• _TASK ITEM_: Your whole reply should be the lines from the one that contains "2) container from (338, 21) to (444, 265)" through the last line of the listing, copied exactly.

• _PROVIDED DATA_:
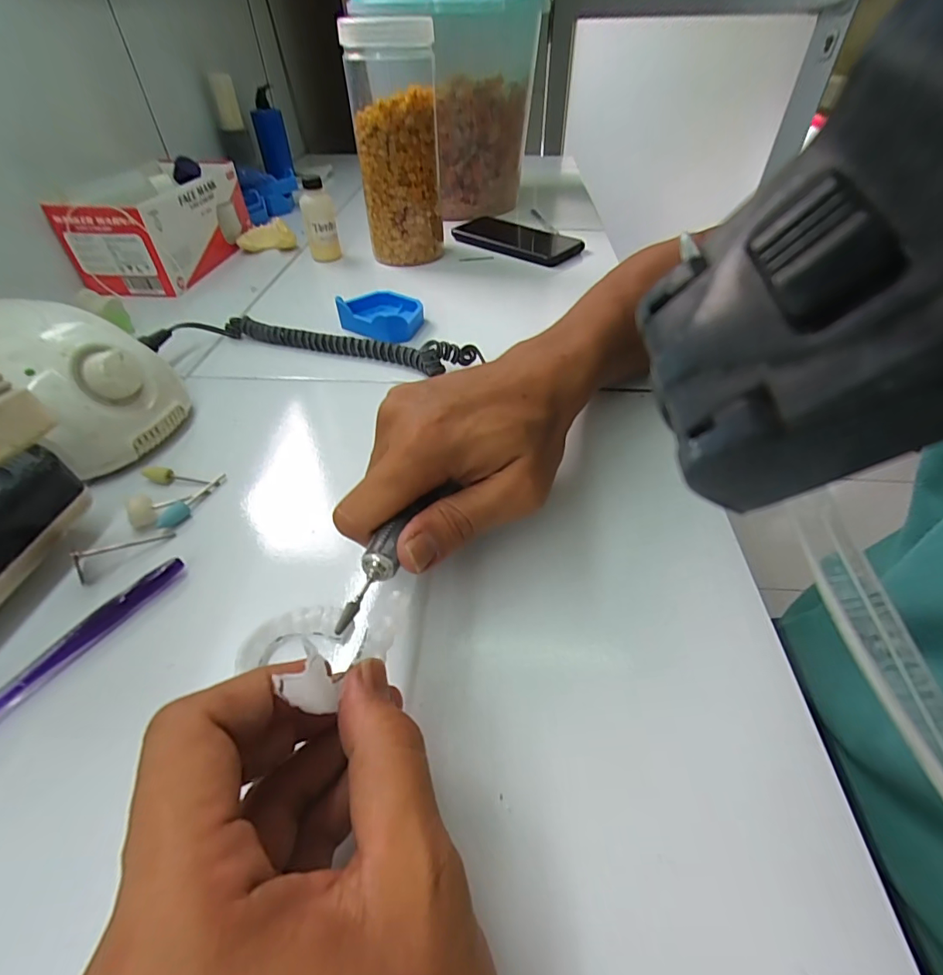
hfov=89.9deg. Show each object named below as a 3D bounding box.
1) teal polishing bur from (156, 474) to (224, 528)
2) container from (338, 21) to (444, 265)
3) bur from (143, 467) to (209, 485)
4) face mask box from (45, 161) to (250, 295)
[{"bbox_3d":[-0.171,0.006,0.289,0.009,0.009,0.049,12,46,13],"label":"teal polishing bur"},{"bbox_3d":[-0.081,-0.371,0.525,0.088,0.211,0.094,-6,45,-5],"label":"container"},{"bbox_3d":[-0.190,-0.006,0.302,0.042,0.009,0.010,11,46,11],"label":"bur"},{"bbox_3d":[-0.356,-0.314,0.554,0.111,0.091,0.210,3,45,4],"label":"face mask box"}]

• _RESULT OF THE EXERCISE_:
2) container from (338, 21) to (444, 265)
3) bur from (143, 467) to (209, 485)
4) face mask box from (45, 161) to (250, 295)
[{"bbox_3d":[-0.171,0.006,0.289,0.009,0.009,0.049,12,46,13],"label":"teal polishing bur"},{"bbox_3d":[-0.081,-0.371,0.525,0.088,0.211,0.094,-6,45,-5],"label":"container"},{"bbox_3d":[-0.190,-0.006,0.302,0.042,0.009,0.010,11,46,11],"label":"bur"},{"bbox_3d":[-0.356,-0.314,0.554,0.111,0.091,0.210,3,45,4],"label":"face mask box"}]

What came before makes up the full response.